#### Aim of the exercise
Reproduce every line of text in the items below word for word, and leave the pictures out of your answer.

#### Task data

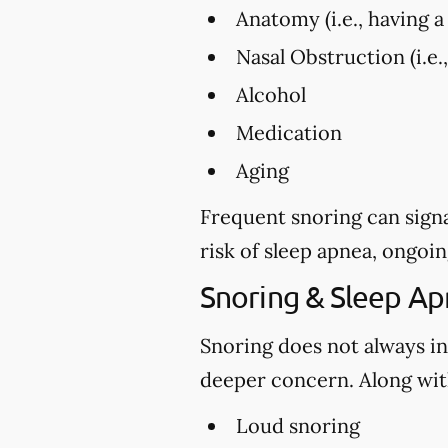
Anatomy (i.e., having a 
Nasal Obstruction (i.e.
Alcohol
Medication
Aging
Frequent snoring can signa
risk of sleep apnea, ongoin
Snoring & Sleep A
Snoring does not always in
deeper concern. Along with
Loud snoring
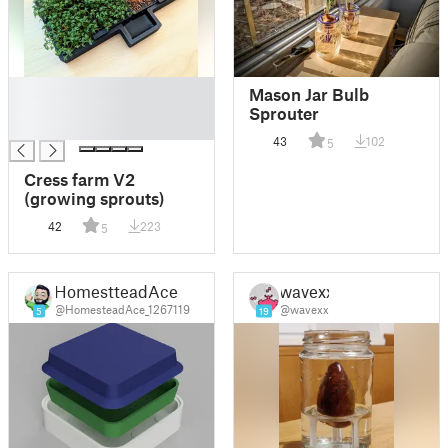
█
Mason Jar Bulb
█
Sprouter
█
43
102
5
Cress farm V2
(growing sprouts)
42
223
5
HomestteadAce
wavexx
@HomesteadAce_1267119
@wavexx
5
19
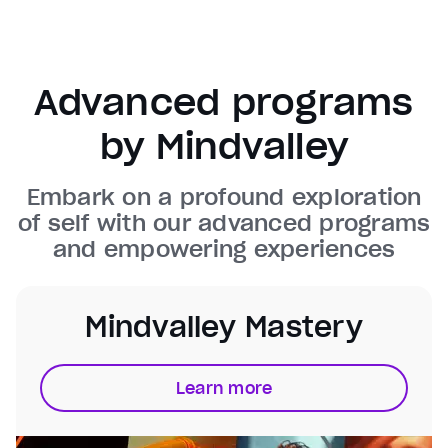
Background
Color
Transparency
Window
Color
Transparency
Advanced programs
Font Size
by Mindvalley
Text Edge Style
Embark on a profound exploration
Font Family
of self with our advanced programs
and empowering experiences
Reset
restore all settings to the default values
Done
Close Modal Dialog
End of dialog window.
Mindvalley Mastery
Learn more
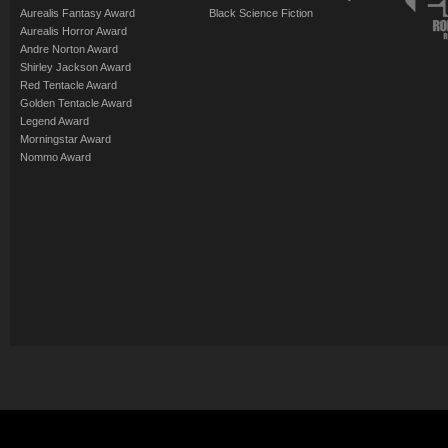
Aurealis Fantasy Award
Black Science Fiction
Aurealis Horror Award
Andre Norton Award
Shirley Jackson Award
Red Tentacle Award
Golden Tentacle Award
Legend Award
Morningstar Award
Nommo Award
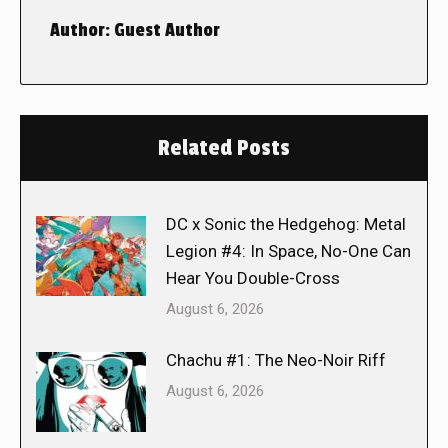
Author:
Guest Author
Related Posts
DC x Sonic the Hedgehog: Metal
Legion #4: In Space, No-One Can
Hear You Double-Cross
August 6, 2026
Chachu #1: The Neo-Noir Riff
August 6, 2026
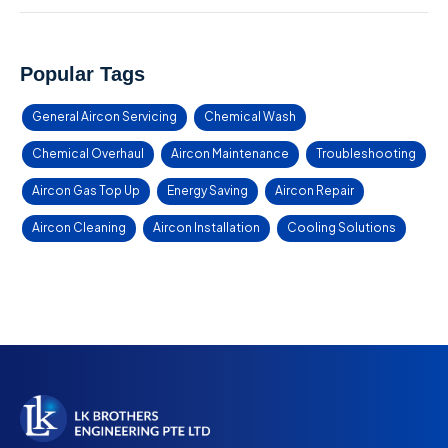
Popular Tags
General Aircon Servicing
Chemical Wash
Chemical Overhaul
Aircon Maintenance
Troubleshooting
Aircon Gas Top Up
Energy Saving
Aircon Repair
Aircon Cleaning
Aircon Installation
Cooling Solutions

#### Finished exercise
Anatomy (i.e., having a 
Nasal Obstruction (i.e.
Alcohol
Medication
Aging
Frequent snoring can signa
risk of sleep apnea, ongoin
Snoring & Sleep A
Snoring does not always in
deeper concern. Along with
Loud snoring
█
Mason Jar Bulb
█
Sprouter
█
43
102
5
Cress farm V2
(growing sprouts)
42
223
5
HomestteadAce
wavexx
@HomesteadAce_1267119
@wavexx
5
19
Background
Color
Transparency
Window
Color
Transparency
Advanced programs
Font Size
by Mindvalley
Text Edge Style
Embark on a profound exploration
Font Family
of self with our advanced programs
and empowering experiences
Reset
restore all settings to the default values
Done
Close Modal Dialog
End of dialog window.
Mindvalley Mastery
Learn more
Aurealis Fantasy Award
Black Science Fiction
Aurealis Horror Award
Andre Norton Award
Shirley Jackson Award
Red Tentacle Award
Golden Tentacle Award
Legend Award
Morningstar Award
Nommo Award
Author:
Guest Author
Related Posts
DC x Sonic the Hedgehog: Metal
Legion #4: In Space, No-One Can
Hear You Double-Cross
August 6, 2026
Chachu #1: The Neo-Noir Riff
August 6, 2026
Popular Tags
General Aircon Servicing
Chemical Wash
Chemical Overhaul
Aircon Maintenance
Troubleshooting
Aircon Gas Top Up
Energy Saving
Aircon Repair
Aircon Cleaning
Aircon Installation
Cooling Solutions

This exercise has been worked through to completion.